## READING PASSAGE
For patients who did not undergo FISH, TP53, or IGHV somatic hypermutation testing or those with unavailable biomarker data (69%, 89%, and 89%, respectively), ibrutinib was the most common treatment (44%, 44%, and 45%, respectively). Chemoimmunotherapy was prescribed among approximately one-third of patients despite unknown molecular-genetic risk status (33%, 32%, and 33%, respectively).
Discussion
The informCLL registry is the first prospective observational registry for patients with CLL in the era of approved novel targeted therapies. As such, the registry did not influence initial assessments, prognostic biomarker testing, or treatment decisions, and the data collected reflect physician decisions. This interim analysis provides important insight into the current practices for the treatment of CLL, especially with respect to prognostic marker testing. We conclude from these results that current clinical practice is not keeping pace with recommendations and guidelines for prognostic marker testing and subsequent selection of appropriate therapy.10,14 These data present an opportunity to highlight the relevance of this critical issue. Given the importance of targeted agents for the treatment of high-risk patients, this lack of prognostic marker testing and the less than expected use of novel agents is a potentially significant missed opportunity for treating patients with the most appropriate therapies.
Patients were largely enrolled from community-based practices; therefore, findings are based on a generalizable patient population that would likely be encountered during routine clinical practice as opposed to the more stringently selected patients enrolled in clinical trials or in other retrospective non-trial studies. The demographics of patients enrolled in informCLL were consistent with other community-based real-world reports,12 with the median age of patients enrolled being 70 years, indicating an elderly population.12 Del(17p) was observed in 27% of patients among those who were tested regardless of line of therapy. Although this rate is higher than what would be expected,15 it underscores the high-risk population enrolled in informCLL and may suggest that patients who underwent FISH testing in this setting were somehow clinically different than those who were not tested prior to first-line or subsequent therapy initiation.

## WORK ITEM A
Update the stretch of the informCLL passage from "For patients who" through "and 33%, respectively).", replacing "ibrutinib" with "acalabrutinib".
## WORK ITEM B
Please continue the informCLL passage from the point where it stops.
The entries have no role in this work.

## GIVEN DATA

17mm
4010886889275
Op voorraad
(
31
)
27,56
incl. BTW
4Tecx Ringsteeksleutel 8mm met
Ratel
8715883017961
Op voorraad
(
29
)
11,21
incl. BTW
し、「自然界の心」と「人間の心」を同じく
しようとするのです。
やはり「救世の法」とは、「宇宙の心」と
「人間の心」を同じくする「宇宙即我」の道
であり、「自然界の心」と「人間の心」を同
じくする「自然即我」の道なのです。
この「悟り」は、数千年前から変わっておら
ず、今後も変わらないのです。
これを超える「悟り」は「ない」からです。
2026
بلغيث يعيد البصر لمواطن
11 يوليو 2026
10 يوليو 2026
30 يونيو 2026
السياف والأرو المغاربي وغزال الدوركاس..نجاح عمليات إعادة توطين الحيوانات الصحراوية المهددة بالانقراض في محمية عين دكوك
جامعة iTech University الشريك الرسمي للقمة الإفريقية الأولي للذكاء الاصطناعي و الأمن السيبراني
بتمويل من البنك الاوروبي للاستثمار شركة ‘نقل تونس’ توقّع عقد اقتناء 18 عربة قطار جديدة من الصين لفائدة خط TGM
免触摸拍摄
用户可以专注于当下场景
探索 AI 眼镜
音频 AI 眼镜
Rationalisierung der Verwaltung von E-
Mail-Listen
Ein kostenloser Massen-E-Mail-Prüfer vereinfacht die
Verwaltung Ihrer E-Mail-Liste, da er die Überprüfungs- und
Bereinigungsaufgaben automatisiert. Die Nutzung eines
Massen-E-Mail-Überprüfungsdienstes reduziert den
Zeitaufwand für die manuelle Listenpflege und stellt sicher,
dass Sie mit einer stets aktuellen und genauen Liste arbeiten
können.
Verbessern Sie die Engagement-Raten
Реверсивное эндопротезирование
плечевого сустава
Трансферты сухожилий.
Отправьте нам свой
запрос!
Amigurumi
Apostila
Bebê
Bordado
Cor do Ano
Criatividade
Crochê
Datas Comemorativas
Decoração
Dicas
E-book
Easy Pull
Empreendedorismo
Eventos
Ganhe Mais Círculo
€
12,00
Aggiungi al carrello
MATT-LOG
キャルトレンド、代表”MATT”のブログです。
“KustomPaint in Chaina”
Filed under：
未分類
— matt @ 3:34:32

## REPLY A
For patients who did not undergo FISH, TP53, or IGHV somatic hypermutation testing or those with unavailable biomarker data (69%, 89%, and 89%, respectively), acalabrutinib was the most common treatment (44%, 44%, and 45%, respectively). Chemoimmunotherapy was prescribed among approximately one-third of patients despite unknown molecular-genetic risk status (33%, 32%, and 33%, respectively).

## REPLY B
Although the International Workshop on CLL guidelines were only recently updated in 2018 to more explicitly include testing in routine clinical practice, other guidelines and prognostic models have recommended prognostic biomarker testing for risk stratification for several years.7–9,16 Therefore, it was unexpected that in the present analysis, prognostic marker testing occurred in such a low percentage of patients, regardless of line of therapy. Even more surprising, rates reported here for FISH testing (31%) were even lower than those reported from the ConnectCLL registry (2010 to 2014, era prior to introduction of novel agents into clinical practice), which showed that 49% of patients had FISH testing and 6% had testing for IGHV mutational status at enrollment in the registry.11 Patients enrolled in ConnectCLL included a higher proportion from academic institutions compared with informCLL, which may explain the differences in prognostic testing rates observed between the 2 registries.11 However, it does not appear that routine prognostic marker testing is being adopted rapidly. In our multivariate analysis, only 2 factors were found to be significantly associated with FISH testing: shorter time from initial diagnosis to treatment and positive history of previous malignancy. Therefore, our regression analysis indicates that lack of testing is not isolated to key groups with specific access barriers (eg, age, race, and insurance status) but rather is a pervasive problem in the community practice setting. Given the impact that test results can have on treatment decisions for patients, it is critical to continue to educate physicians on the importance of selecting the appropriate and potentially life-saving intervention that can be guided by prognostic testing.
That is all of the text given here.